To say that my father was furious at the time is not to say anything. I was suspended from school for a month and not allowed out of the house. Even just going out for a walk around the house was forbidden. After that incident, I was routinely pointed at and looked at with judgmental eyes by everyone in town.
And later my mother became ill. My father came home less and less often. And I turned into the quiet one. Bobby and I broke up a year before graduation, and that was when I quit smoking and stopped being so provocative. I took off all the earrings on my own body and started dressing more modestly, discarding the short skirts and replacing them with sports tights and sweatshirts.
When the time came to decide on an institute, I told my father that I was going to be a doctor. Then my grandfather, my mother’s father, who lives in Germany, came to visit us. He was a professional neurosurgeon, who performed a huge number of successful surgeries and earned great respect among his colleagues. At the moment grandfather is already retired and from time to time, travels to different symposiums and conferences, where innovations in medicine are discussed. But he is still recognizable and authoritative, even in the eyes of the younger generation.

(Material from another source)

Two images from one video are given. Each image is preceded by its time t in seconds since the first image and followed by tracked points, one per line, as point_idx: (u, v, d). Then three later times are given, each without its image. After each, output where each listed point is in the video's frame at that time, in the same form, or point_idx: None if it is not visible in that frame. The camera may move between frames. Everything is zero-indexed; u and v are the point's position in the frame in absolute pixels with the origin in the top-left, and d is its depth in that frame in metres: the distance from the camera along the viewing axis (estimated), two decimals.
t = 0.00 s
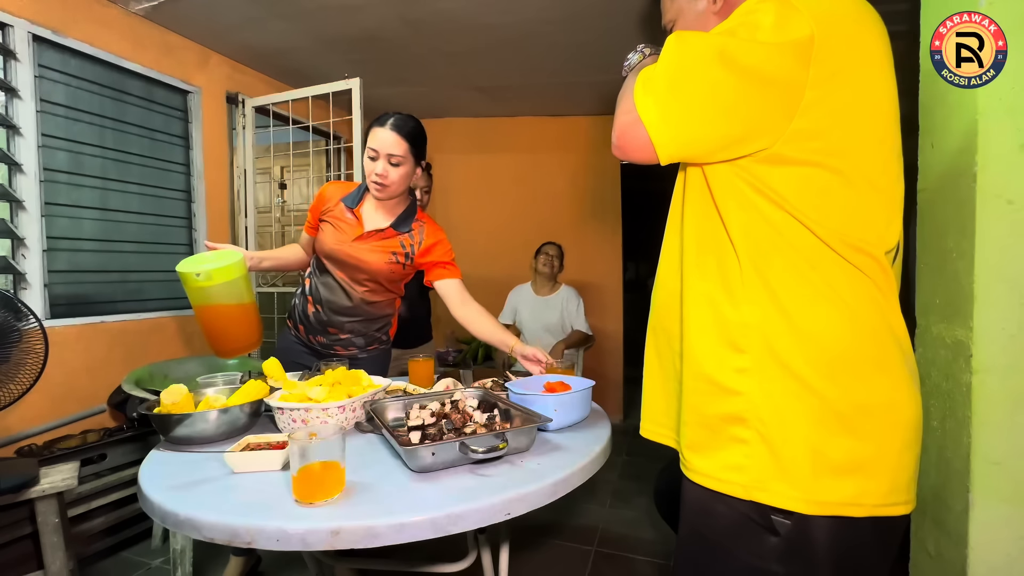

My grandfather was proud of my professional choice and began to pay a lot of attention to me so that I, too, would become a professional neurosurgeon. We spent hours at a time, exclusively in discussions. I promised him that I would become the best doctor in the world and cure my mother, and he said that everything can be only if you believe in it. And I did. But it took time to reach those heights, which unfortunately my mother didn’t have.
She was gone, two months before my graduation. She was gone, and with her came, from each of us, something alive, filling that void with unbearable pain. I couldn’t eat or sleep, and I turned into a recluse. My father drank routinely and stayed away for long periods of time, leaving me alone in the big cottage, which became torture for him and me. The memories of my mother were so colorful and vivid, and I imagined that she was still with us. That she was sitting beside me, pressing me against her, humming a familiar tune from her youth, as she had done before.
It took me a long time to start living a normal life. My dad and I were pretty much done talking. All our discussions lasted no more than a minute, where either of us would just say hello and go off to our own place.
And later came a period when I started traveling a lot, trying to find my newest self. During my prolonged absence, my father perked up, as if someone had replaced him. He, out of the blue, began to insist that I come home, and routinely told me that we should be a family now. And when I came back, he started telling me how I needed to live my life. I was under constant control. Because of this, I was again throwing everything away and going to another country to be away from him and his unnecessary tutelage. We quarreled a lot, we did not listen and understand each other enough. As I packed my own suitcase, my father hired people here to find me and bring me back.
At one point, when I went with the volunteer movement to India, the military came to our camp and took me against my will to some base, where I sat, in a damp and dirty room, for three days. Then my father’s men came and took me back home.
We fought wars for a long time, trying to get through to who we were when Mother was still alive. And the war between us would still be going on if I hadn’t given up. I was tired of running around and finding things that weren’t clear. That’s why I decided to put the brakes on what was still left, namely, my own father. He was just as miserable as I was. We were the cause of our own loneliness, so only we could help each other.
For my father’s sake, I reincarnated into an obedient daughter who did not rebel and did everything she was told. I went to college and devoted myself to the family business. I became a British lady and almost embroidered a cross.